Así como la pereza es la clave de la rutina y la avidez es el móvil del servilismo, la mentira es el prodigioso instrumento de la hipocresía. Nunca ha escuchado la humanidad palabras más nobles que algunas de Tartufo; pero jamás un hombre ha producido acciones más disconformes con ellas. Sea cual fuere su rango social, en la privanza o en la proscripción, en la opulencia o en la miseria, el hipócrita está siempre dispuesto a adular a los poderosos y a engañar a los humildes.

El hombre honesto

El honesto es enemigo de lo santo, como el rutinario lo es del genio; a éste le llama “loco” y al otro lo juzga “amoral”. Y se explica: los mide con su propia medida, en que ellos no caben: En su diccionario, “cordura” y “moral” son los nombres que él reserva a sus propias cualidades. Para su moral de sombras, el hipócrita es honesto; el virtuoso y el santo, que la exceden, le parecen “amorales”, y con esta calificación les endosa veladamente cierta inmoralidad...

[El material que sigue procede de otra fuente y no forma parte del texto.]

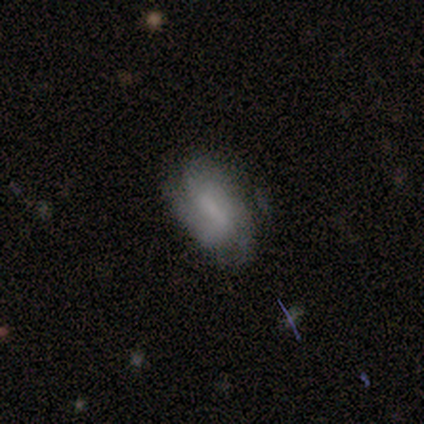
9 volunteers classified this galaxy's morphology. Q: Smooth or featured?
A: featured or disk (67%); runner-up: smooth (33%)
Q: Edge-on disk?
A: no (100%)
Q: Bar?
A: strong (50%); runner-up: no (33%)
Q: Spiral arms?
A: yes (83%); runner-up: no (17%)
Q: Spiral winding?
A: medium (60%); runner-up: tight (40%)
Q: Spiral arm count?
A: 2 (40%); tied with: 3 (40%)
Q: Bulge size?
A: small (50%); runner-up: moderate (33%)
Q: Merging?
A: none (78%); runner-up: minor disturbance (11%)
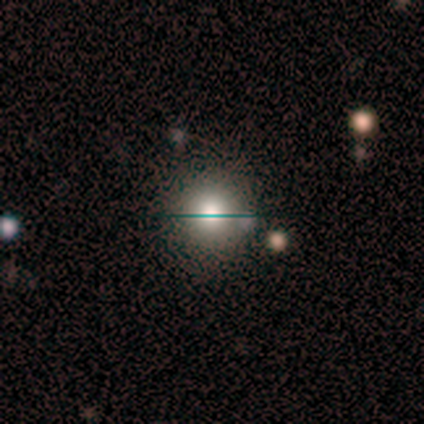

Hombres de pacotilla, hechos con retazos de catecismos y con sobras de vergüenza: el primer oferente los puede comprar a bajo precio. A menudo se mantienen honestos por conveniencia; algunas veces por simplicidad, si el prurito de la tentación no inquieta su tontería. Enseñan que es necesario ser como los demás; ignoran que sólo es virtuoso el que anhela ser mejor. Cuando nos dicen al oído que renunciemos al ensueño e imitemos el rebaño, no tienen valor de aconsejarnos derechamente la apostasía del propio ideal para sentarnos a rumiar la merienda común.

La Santidad

La santidad existe: los genios morales son los santos de la humanidad. La evolución de los sentimientos colectivos, representados por los conceptos de bien y de virtud, se opera por intermedio de hombres extraordinarios. En ellos se resume o polariza alguna tendencia inmanente del continuo devenir moral. Algunos legislan y fundan religiones en civilizaciones primitivas, cuando los estados son teocracias; otros predican y viven su moral, confiando la suerte de sus nuevos valores a la eficacia del ejemplo; los hay, en fin, que transmutan racionalmente las doctrinas. Sea cual fuere el juicio que a la posteridad merezcan sus  enseñanzas, del bien y del mal, en la metamorfosis de las virtudes. Son siempre hombres de excepción, genios, los que la enseñan. Los talentos morales perfeccionan o practican de manera excelente esas virtudes por ellos creadas; los mediocres morales se concretan a imitarlas tímidamente.

Toda santidad es excesiva, desbordante, obsesionadora, incontrastable: es genio. Se es santo por temperamento y no por cálculo, por corazonadas firmes más que doctrinarismos racionales: así lo fueron casi todos.